图像放大并用双线性插值
设x0处的函数值为f(x0), x1处的函数值为f(x1), 设x0 < x < x1,对f(x)进行线性插值可得:
f(x) = f(x0)*(x1-x)/(x1-x0) + f(x1)*(x-x0)/(x1-x0)
实现代码:
#include "opencv2/imgproc/imgproc.hpp"
#include "opencv2/highgui/highgui.hpp"
#include <iostream>
#include <cmath>
using namespace cv;
using namespace std;
#define PI 3.14159265
void MyScale(Mat& src, Mat& dst, float TransMat[3][3]);
/**
* @function main
*/
int main( int argc, char** argv )
{
// load image
char* imageName = "images/Lenna_256.png";
Mat image;
image = imread(imageName,1);
if(!image.data)

## [存储数据]
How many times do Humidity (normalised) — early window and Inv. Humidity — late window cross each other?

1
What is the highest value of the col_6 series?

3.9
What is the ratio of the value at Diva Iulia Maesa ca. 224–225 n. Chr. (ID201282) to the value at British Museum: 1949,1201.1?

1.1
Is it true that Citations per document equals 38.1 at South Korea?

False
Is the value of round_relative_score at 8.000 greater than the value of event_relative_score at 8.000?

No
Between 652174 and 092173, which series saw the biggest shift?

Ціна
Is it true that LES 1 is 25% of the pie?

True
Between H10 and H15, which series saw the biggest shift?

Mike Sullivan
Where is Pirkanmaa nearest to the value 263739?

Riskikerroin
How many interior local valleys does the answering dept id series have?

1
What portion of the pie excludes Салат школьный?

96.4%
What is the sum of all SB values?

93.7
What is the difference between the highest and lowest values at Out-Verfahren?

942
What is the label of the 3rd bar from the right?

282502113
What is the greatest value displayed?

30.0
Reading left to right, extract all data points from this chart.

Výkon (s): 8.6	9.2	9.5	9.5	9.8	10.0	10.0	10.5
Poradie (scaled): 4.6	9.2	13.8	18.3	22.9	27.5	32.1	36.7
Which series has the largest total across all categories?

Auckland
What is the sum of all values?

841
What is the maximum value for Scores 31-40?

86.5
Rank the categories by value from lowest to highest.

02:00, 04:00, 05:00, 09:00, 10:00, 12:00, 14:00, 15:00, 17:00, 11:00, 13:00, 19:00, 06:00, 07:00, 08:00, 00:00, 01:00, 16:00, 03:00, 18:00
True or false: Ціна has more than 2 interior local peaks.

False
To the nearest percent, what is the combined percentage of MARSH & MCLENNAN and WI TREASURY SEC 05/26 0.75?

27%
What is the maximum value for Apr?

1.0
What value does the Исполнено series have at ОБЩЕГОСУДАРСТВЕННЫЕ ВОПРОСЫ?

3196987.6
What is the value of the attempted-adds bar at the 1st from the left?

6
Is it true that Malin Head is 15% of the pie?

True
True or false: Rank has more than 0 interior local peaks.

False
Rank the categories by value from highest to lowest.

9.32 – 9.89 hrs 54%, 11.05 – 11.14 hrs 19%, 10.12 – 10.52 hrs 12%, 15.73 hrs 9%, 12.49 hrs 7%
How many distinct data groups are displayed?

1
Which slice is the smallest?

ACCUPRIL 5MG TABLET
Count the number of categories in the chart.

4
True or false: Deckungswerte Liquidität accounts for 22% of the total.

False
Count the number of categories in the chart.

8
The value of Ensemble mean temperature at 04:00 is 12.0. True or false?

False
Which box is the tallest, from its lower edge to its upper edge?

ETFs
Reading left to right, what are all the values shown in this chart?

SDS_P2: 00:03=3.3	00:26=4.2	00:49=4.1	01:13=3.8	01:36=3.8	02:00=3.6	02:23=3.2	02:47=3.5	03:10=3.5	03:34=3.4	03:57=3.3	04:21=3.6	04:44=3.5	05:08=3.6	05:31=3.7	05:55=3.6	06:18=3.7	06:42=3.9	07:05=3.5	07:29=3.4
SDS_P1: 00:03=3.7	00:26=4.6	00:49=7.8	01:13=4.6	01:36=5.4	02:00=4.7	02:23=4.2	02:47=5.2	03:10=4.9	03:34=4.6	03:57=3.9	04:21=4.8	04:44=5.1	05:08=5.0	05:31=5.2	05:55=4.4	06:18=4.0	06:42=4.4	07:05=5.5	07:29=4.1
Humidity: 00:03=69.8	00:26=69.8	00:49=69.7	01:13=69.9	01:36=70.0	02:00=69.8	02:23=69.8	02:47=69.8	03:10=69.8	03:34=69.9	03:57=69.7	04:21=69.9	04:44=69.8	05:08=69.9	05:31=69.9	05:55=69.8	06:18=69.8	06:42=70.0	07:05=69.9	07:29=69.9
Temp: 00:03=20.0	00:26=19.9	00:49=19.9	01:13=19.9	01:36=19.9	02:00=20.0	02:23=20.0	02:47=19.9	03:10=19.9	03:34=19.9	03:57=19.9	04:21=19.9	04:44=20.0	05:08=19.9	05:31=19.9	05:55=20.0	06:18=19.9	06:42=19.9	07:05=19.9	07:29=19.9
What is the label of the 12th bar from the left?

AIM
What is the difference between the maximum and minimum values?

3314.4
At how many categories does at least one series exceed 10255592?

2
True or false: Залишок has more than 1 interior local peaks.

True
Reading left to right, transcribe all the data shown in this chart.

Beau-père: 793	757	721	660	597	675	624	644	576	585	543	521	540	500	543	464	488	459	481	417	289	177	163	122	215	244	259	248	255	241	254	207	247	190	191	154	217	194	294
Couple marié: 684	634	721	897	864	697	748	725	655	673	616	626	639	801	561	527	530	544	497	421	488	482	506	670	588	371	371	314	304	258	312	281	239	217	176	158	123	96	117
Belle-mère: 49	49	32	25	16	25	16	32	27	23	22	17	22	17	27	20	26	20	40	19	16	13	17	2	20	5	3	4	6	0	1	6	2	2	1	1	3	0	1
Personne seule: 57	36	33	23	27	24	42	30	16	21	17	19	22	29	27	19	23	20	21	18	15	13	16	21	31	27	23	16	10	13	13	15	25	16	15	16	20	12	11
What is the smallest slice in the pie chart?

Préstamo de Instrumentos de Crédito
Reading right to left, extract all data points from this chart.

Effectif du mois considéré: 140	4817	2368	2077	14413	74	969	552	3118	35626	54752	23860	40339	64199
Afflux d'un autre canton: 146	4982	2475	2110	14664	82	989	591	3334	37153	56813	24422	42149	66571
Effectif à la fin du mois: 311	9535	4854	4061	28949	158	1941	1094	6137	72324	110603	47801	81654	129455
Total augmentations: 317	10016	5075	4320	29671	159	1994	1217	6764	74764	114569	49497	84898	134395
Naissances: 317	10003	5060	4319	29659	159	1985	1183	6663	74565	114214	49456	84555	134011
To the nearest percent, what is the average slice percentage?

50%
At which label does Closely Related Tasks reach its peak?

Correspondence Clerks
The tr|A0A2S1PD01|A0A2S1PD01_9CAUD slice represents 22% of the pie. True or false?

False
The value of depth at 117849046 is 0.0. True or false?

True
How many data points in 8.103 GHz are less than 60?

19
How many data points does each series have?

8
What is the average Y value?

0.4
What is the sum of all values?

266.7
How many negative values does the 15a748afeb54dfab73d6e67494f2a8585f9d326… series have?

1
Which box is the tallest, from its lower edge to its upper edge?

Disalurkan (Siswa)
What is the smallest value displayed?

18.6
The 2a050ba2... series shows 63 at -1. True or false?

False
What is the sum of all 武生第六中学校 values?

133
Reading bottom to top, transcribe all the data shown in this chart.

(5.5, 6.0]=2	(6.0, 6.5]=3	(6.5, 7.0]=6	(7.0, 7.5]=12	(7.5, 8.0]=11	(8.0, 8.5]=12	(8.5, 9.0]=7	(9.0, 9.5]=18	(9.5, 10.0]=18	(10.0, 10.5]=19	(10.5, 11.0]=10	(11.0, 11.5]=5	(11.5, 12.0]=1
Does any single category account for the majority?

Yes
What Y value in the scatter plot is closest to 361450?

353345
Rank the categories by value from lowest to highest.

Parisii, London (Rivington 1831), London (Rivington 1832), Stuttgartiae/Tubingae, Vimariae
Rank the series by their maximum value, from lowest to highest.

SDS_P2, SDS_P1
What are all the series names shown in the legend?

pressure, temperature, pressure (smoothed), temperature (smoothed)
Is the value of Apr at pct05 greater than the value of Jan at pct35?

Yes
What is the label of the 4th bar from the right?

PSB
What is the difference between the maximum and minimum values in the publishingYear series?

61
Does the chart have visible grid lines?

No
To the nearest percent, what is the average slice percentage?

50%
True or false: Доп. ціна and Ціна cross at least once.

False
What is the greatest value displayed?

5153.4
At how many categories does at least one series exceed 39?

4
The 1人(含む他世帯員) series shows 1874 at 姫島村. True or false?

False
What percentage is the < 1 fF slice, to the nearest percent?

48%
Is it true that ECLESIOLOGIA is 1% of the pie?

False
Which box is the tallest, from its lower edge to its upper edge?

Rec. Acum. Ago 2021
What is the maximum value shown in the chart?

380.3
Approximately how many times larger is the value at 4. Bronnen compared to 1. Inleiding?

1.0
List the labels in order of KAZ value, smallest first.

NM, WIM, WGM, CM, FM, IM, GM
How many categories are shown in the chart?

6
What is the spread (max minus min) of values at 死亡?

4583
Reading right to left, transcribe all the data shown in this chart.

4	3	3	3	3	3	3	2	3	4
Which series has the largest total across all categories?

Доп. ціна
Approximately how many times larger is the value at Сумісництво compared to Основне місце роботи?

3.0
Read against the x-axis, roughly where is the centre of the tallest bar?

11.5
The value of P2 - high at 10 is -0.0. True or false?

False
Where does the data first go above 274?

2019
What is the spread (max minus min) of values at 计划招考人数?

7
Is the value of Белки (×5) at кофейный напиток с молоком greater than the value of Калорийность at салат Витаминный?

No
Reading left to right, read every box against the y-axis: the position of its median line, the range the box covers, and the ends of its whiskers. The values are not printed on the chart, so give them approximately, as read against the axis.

## [操作要求]
[a] 根据双线性插值一文回答：
(i) 对 f(x) 做线性插值时，x 的取值范围是什么？
(ii) 代码中 PI 被定义为多少？
(iii) 程序读取的图像文件路径是什么？
[b] 列出双线性插值一文的代码中用 #include 引入的全部头文件。
[c] 接着双线性插值一文最后一行代码往下续写。
这些数据与双线性插值一文无关。

## [参考答案]
[a]
(i) x0 < x < x1
(ii) 3.14159265
(iii) images/Lenna_256.png

[b]
opencv2/imgproc/imgproc.hpp
opencv2/highgui/highgui.hpp
iostream
cmath

[c]
{
cout << "No image data" << endl;
return -1;
}
// show image
namedWindow("image", CV_WINDOW_AUTOSIZE);
imshow("image", image);
Mat dst;
float transMat[3][3] = { {2.0, 0, 0}, {0, 2.0, 0}, {0, 0, 1} };
MyScale(image, dst, transMat);
namedWindow("out_image", CV_WINDOW_AUTOSIZE);
imshow("out_image", dst);
//imwrite("Lenna_scale_bilinear.jpg", dst);
waitKey(0);
return 0;
}
void MyScale(Mat& src, Mat& dst, float TransMat[3][3])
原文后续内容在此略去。